In this exercise, the entries below are to be transcribed exactly, line by line.

===============

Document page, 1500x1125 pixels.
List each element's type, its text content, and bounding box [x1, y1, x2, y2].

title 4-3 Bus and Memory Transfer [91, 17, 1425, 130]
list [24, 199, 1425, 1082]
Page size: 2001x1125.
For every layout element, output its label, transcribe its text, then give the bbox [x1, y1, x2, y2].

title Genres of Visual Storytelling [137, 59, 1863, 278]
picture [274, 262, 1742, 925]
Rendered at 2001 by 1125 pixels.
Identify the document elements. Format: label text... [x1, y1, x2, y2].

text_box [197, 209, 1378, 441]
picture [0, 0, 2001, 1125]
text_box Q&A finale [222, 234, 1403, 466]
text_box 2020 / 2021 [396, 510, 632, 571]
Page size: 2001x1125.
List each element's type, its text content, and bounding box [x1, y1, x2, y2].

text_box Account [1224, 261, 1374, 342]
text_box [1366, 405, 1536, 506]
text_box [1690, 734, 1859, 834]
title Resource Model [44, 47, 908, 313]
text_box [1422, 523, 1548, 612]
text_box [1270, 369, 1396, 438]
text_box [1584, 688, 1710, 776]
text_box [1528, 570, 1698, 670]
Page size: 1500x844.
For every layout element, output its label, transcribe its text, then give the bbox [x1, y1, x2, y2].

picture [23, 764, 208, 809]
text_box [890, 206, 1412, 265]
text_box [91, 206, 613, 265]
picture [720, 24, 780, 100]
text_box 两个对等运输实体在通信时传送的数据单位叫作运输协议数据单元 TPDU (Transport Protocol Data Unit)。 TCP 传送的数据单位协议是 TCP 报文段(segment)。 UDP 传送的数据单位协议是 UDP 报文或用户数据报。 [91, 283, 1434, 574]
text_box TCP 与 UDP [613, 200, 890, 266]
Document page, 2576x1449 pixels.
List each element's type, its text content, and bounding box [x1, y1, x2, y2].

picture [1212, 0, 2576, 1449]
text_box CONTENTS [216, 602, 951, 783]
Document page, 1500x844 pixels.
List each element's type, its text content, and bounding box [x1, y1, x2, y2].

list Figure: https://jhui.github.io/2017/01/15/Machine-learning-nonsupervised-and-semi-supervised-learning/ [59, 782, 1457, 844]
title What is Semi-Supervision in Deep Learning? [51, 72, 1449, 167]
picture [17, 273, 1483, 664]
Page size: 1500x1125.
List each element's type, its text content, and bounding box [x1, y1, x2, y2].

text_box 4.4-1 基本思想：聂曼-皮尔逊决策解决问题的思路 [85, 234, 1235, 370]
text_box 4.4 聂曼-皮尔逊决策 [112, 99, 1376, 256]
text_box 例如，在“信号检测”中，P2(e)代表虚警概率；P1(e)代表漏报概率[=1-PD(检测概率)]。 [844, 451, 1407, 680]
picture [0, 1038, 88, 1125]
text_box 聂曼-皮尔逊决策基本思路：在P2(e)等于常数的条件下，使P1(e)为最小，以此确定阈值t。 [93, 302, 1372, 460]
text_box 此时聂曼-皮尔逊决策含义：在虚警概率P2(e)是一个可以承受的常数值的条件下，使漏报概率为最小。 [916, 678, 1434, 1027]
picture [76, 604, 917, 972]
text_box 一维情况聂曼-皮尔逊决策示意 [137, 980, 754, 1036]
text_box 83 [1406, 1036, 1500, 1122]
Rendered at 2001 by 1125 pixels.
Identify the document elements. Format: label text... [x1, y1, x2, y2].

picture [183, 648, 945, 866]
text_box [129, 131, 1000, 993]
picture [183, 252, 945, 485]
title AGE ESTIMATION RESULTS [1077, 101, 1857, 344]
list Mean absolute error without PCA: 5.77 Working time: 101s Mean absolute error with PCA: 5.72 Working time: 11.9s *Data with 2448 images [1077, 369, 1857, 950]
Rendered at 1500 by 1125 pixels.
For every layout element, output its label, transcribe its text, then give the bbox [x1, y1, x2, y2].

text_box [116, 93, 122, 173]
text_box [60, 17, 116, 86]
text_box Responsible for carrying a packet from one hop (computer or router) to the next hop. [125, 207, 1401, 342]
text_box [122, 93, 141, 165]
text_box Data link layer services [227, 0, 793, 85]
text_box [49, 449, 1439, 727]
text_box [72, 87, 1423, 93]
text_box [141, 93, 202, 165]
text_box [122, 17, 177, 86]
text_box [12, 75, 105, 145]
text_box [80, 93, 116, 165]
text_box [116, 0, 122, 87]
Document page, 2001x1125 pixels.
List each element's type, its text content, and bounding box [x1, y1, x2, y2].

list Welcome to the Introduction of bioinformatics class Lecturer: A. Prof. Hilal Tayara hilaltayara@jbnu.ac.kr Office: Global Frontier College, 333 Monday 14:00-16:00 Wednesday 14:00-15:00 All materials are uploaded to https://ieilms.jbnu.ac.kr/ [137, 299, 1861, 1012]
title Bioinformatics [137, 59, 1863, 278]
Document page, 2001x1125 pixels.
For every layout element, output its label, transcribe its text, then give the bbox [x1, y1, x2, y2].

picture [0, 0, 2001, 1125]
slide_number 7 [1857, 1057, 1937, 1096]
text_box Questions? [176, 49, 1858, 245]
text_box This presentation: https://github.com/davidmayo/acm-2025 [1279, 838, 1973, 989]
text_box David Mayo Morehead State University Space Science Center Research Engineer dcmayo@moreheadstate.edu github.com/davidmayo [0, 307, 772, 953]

===============

:: RESPONSE TO THIS TASK ::
Document page, 1500x1125 pixels.
List each element's type, its text content, and bounding box [x1, y1, x2, y2].

title 4-3 Bus and Memory Transfer [91, 17, 1425, 130]
list [24, 199, 1425, 1082]
Page size: 2001x1125.
For every layout element, output its label, transcribe its text, then give the bbox [x1, y1, x2, y2].

title Genres of Visual Storytelling [137, 59, 1863, 278]
picture [274, 262, 1742, 925]
Rendered at 2001 by 1125 pixels.
Identify the document elements. Format: label text... [x1, y1, x2, y2].

text_box [197, 209, 1378, 441]
picture [0, 0, 2001, 1125]
text_box Q&A finale [222, 234, 1403, 466]
text_box 2020 / 2021 [396, 510, 632, 571]
Page size: 2001x1125.
List each element's type, its text content, and bounding box [x1, y1, x2, y2].

text_box Account [1224, 261, 1374, 342]
text_box [1366, 405, 1536, 506]
text_box [1690, 734, 1859, 834]
title Resource Model [44, 47, 908, 313]
text_box [1422, 523, 1548, 612]
text_box [1270, 369, 1396, 438]
text_box [1584, 688, 1710, 776]
text_box [1528, 570, 1698, 670]
Page size: 1500x844.
For every layout element, output its label, transcribe its text, then give the bbox [x1, y1, x2, y2].

picture [23, 764, 208, 809]
text_box [890, 206, 1412, 265]
text_box [91, 206, 613, 265]
picture [720, 24, 780, 100]
text_box 两个对等运输实体在通信时传送的数据单位叫作运输协议数据单元 TPDU (Transport Protocol Data Unit)。 TCP 传送的数据单位协议是 TCP 报文段(segment)。 UDP 传送的数据单位协议是 UDP 报文或用户数据报。 [91, 283, 1434, 574]
text_box TCP 与 UDP [613, 200, 890, 266]
Document page, 2576x1449 pixels.
List each element's type, its text content, and bounding box [x1, y1, x2, y2].

picture [1212, 0, 2576, 1449]
text_box CONTENTS [216, 602, 951, 783]
Document page, 1500x844 pixels.
List each element's type, its text content, and bounding box [x1, y1, x2, y2].

list Figure: https://jhui.github.io/2017/01/15/Machine-learning-nonsupervised-and-semi-supervised-learning/ [59, 782, 1457, 844]
title What is Semi-Supervision in Deep Learning? [51, 72, 1449, 167]
picture [17, 273, 1483, 664]
Page size: 1500x1125.
List each element's type, its text content, and bounding box [x1, y1, x2, y2].

text_box 4.4-1 基本思想：聂曼-皮尔逊决策解决问题的思路 [85, 234, 1235, 370]
text_box 4.4 聂曼-皮尔逊决策 [112, 99, 1376, 256]
text_box 例如，在“信号检测”中，P2(e)代表虚警概率；P1(e)代表漏报概率[=1-PD(检测概率)]。 [844, 451, 1407, 680]
picture [0, 1038, 88, 1125]
text_box 聂曼-皮尔逊决策基本思路：在P2(e)等于常数的条件下，使P1(e)为最小，以此确定阈值t。 [93, 302, 1372, 460]
text_box 此时聂曼-皮尔逊决策含义：在虚警概率P2(e)是一个可以承受的常数值的条件下，使漏报概率为最小。 [916, 678, 1434, 1027]
picture [76, 604, 917, 972]
text_box 一维情况聂曼-皮尔逊决策示意 [137, 980, 754, 1036]
text_box 83 [1406, 1036, 1500, 1122]
Rendered at 2001 by 1125 pixels.
Identify the document elements. Format: label text... [x1, y1, x2, y2].

picture [183, 648, 945, 866]
text_box [129, 131, 1000, 993]
picture [183, 252, 945, 485]
title AGE ESTIMATION RESULTS [1077, 101, 1857, 344]
list Mean absolute error without PCA: 5.77 Working time: 101s Mean absolute error with PCA: 5.72 Working time: 11.9s *Data with 2448 images [1077, 369, 1857, 950]
Rendered at 1500 by 1125 pixels.
For every layout element, output its label, transcribe its text, then give the bbox [x1, y1, x2, y2].

text_box [116, 93, 122, 173]
text_box [60, 17, 116, 86]
text_box Responsible for carrying a packet from one hop (computer or router) to the next hop. [125, 207, 1401, 342]
text_box [122, 93, 141, 165]
text_box Data link layer services [227, 0, 793, 85]
text_box [49, 449, 1439, 727]
text_box [72, 87, 1423, 93]
text_box [141, 93, 202, 165]
text_box [122, 17, 177, 86]
text_box [12, 75, 105, 145]
text_box [80, 93, 116, 165]
text_box [116, 0, 122, 87]
Document page, 2001x1125 pixels.
List each element's type, its text content, and bounding box [x1, y1, x2, y2].

list Welcome to the Introduction of bioinformatics class Lecturer: A. Prof. Hilal Tayara hilaltayara@jbnu.ac.kr Office: Global Frontier College, 333 Monday 14:00-16:00 Wednesday 14:00-15:00 All materials are uploaded to https://ieilms.jbnu.ac.kr/ [137, 299, 1861, 1012]
title Bioinformatics [137, 59, 1863, 278]
Document page, 2001x1125 pixels.
For every layout element, output its label, transcribe its text, then give the bbox [x1, y1, x2, y2].

picture [0, 0, 2001, 1125]
slide_number 7 [1857, 1057, 1937, 1096]
text_box Questions? [176, 49, 1858, 245]
text_box This presentation: https://github.com/davidmayo/acm-2025 [1279, 838, 1973, 989]
text_box David Mayo Morehead State University Space Science Center Research Engineer dcmayo@moreheadstate.edu github.com/davidmayo [0, 307, 772, 953]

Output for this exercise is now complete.